- _TASKS_
**a.** In the commentary on Trump v. Hawaii, who wrote the majority opinion?
**b.** Decide whether each statement agrees with the commentary on Trump v. Hawaii, giving yes or no and quoting the deciding words: (i) The majority opinion held that the president gave a "facially legitimate and bona fide" reason for his actions. (ii) Kennedy wrote a dissent in Trump v. Hawaii. (iii) Four Republican-appointed justices approved the result.
::: DOCUMENT EXTRACT
But now the Supreme Court has taken itself out of consideration for the role of last adult in our constitutional system. Kennedy likes to play the part of the wise centrist who can pierce through the intractable ideological fracture to find the “dignity” and “civility” at the heart of this nation. Somehow, this lofty optimism led him to join an opinion taking the president at his word when he promised that his executive order wasn’t enacted as the all-out “shutdown on Muslims” he pledged on the campaign trail. That president is to be believed because, as Chief Justice John Roberts wrote in his majority opinion, he provided a “facially legitimate and bona fide” reason for his actions. Trump’s lawyers dressed up his bigotry in civility, and five Republican-appointed justices felt compelled to rubber-stamp the result.

Kennedy wants you to know that if Trump does anything really bad—like, perhaps, imprison children under a pretextual policy of deterrence in the interest of national security—the court will be on hand to help out. He ends his concurrence in Trump v. Hawaii with the assurance that all is not lost: “An anxious world must know that our government remains committed always to the liberties the Constitution seeks to preserve and protect.” No doubt Angela Merkel is hugely relieved. But if the family separation crisis has proved anything, it’s that two branches of our government cannot be trusted to safeguard those liberties. That job fell to the courts and, eventually, to Kennedy, who didn’t want to see what’s been plain to so many others both on and off the bench—that a promised Muslim ban, crafted to evade judicial review and proffered as part of a years-long anti-Muslim crusade, is in fact a Muslim ban.
::::::
::: RECORD SET
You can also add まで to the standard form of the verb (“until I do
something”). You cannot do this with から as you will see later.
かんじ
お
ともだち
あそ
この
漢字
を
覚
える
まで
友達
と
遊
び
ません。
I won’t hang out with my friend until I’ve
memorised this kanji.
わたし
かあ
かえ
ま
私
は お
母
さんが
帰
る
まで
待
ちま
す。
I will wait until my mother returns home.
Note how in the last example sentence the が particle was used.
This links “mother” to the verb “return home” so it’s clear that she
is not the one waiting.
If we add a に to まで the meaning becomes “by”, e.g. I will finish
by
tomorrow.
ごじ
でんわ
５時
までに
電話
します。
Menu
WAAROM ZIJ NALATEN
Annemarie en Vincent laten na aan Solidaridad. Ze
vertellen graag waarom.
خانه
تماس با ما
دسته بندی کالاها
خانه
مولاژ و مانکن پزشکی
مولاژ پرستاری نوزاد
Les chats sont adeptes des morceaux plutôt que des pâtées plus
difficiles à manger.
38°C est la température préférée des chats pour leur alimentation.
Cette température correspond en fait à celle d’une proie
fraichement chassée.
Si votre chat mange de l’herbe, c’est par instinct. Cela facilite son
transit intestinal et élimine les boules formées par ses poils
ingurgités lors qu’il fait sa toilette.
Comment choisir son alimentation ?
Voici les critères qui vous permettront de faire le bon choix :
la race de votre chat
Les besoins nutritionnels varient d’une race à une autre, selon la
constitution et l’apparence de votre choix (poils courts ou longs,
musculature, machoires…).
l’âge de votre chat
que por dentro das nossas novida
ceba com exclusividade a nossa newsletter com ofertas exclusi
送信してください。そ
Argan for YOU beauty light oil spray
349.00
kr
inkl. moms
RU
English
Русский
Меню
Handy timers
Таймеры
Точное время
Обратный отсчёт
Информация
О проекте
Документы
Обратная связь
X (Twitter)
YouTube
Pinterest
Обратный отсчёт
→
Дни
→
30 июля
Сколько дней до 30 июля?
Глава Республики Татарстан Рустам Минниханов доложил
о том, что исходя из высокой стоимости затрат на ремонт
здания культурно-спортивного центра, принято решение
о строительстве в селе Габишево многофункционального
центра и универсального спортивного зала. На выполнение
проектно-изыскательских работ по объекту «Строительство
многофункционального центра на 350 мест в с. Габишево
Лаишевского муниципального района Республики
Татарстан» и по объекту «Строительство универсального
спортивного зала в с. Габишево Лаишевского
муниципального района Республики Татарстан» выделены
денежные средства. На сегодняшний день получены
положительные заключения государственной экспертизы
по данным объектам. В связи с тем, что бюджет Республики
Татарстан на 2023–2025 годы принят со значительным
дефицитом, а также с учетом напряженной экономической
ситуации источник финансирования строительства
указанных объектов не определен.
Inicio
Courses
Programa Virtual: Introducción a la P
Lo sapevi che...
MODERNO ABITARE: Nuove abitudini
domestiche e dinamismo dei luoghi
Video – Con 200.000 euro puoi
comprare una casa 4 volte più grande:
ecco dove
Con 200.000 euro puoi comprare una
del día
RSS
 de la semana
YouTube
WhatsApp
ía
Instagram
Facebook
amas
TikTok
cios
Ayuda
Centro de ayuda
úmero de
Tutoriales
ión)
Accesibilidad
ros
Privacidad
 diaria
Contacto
::::::
- _ANSWERS TO THE PROBLEMS_
**a.** Chief Justice John Roberts.

**b.**
(i) Yes: "as Chief Justice John Roberts wrote in his majority opinion, he provided a “facially legitimate and bona fide” reason for his actions."
(ii) No: "He ends his concurrence in Trump v. Hawaii"
(iii) No: "five Republican-appointed justices felt compelled to rubber-stamp the result."